Avant l’invasion de l’Ukraine par la Russie, les questions environnementales avaient déjà été évincées par les discussions sur les sujets préférés de l’extrême droite, notamment l’immigration et la criminalité. La tendance a été la plus évidente sur les chaînes d’information en continu, dont certaines ont été accusées d’avoir poussé Eric Zemmour, un ancien expert qui a deux condamnations pour discours de haine et fait appel d’une troisième.
Selon Duflot, les organes d’information ont tendance à contourner les questions liées au climat au motif qu’elles “favorisent l’anxiété” et “n’intéressent pas les Français”. Les sondages auprès des électeurs indiquent cependant le contraire.
Les sondeurs ont régulièrement constaté que le changement climatique se classe parmi les principales préoccupations des électeurs, juste derrière le pouvoir d’achat et, plus récemment, la guerre en Ukraine. Une enquête Ipsos début février a révélé que 94% des personnes interrogées considéraient le changement climatique comme un problème «critique» et 47% ont déclaré qu’il devrait être une «priorité» pour le prochain président.
Depuis le début de l’année, militants, scientifiques et journalistes écologistes multiplient les articles appelant à mettre l’urgence climatique à l’ordre du jour.

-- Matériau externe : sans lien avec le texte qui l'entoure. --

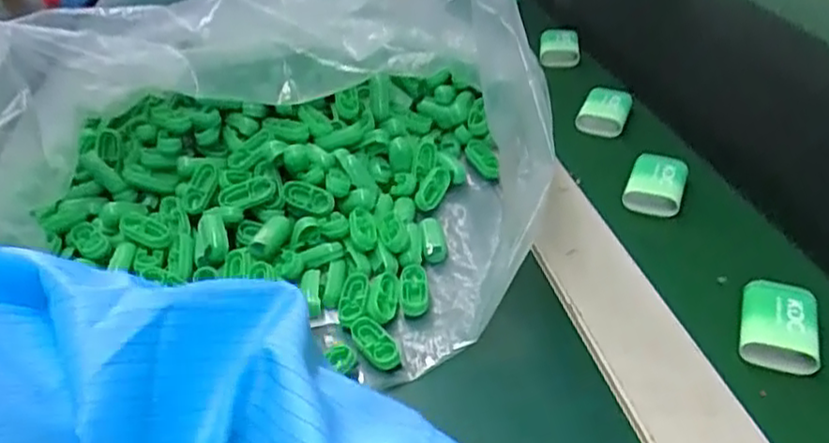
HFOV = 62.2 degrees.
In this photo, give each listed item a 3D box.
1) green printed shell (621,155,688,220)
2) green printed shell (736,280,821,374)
[{"bbox_3d":[0.163,-0.026,0.459,0.034,0.015,0.054,14,40,24],"label":"green printed shell"},{"bbox_3d":[0.184,0.052,0.349,0.034,0.018,0.049,11,39,20],"label":"green printed shell"}]

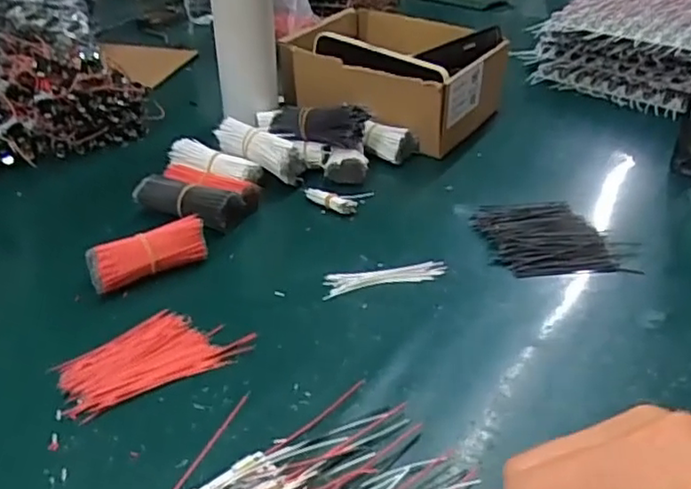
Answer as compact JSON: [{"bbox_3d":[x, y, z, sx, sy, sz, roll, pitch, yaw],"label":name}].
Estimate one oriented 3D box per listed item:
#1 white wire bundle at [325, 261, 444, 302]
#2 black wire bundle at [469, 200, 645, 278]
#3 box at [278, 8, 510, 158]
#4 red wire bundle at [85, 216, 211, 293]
[{"bbox_3d":[0.032,0.024,0.515,0.100,0.005,0.024,-8,36,-12],"label":"white wire bundle"},{"bbox_3d":[0.175,-0.008,0.555,0.122,0.011,0.101,0,35,0],"label":"black wire bundle"},{"bbox_3d":[0.054,-0.198,0.748,0.222,0.099,0.172,23,40,30],"label":"box"},{"bbox_3d":[-0.153,0.008,0.506,0.090,0.035,0.033,-15,37,-20],"label":"red wire bundle"}]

Dans une tribune publiée en février par la chaîne publique Franceinfo, plus de 1 400 experts du climat ont exprimé leur « inquiétude face à l’absence de débat démocratique sur les grands bouleversements en cours ou à venir, qu’ils affectent le climat, les océans, la biodiversité ou la pollution. ” Quelques jours plus tard, l’Affaire du siècle lance un nouvel appel à l’action sur le quotidien français Le Monde, sous le slogan « Pas de climat, pas de mandat ».
Loin de mettre de côté les questions environnementales, les bouleversements contemporains – de la pandémie à la guerre en Ukraine – ne font que souligner la nécessité de faire face à l’urgence climatique, a déclaré Duflot d’Oxfam.
“Rétrospectivement, nous pouvons voir comment les crises contemporaines sont liées aux problèmes de notre dépendance continue aux combustibles fossiles, à l’externalisation des industries essentielles, à la souveraineté alimentaire et à l’indépendance énergétique”, a-t-elle déclaré. “En débattant du réchauffement climatique et de l’environnement, nous pouvons apporter des réponses à tous ces problèmes.”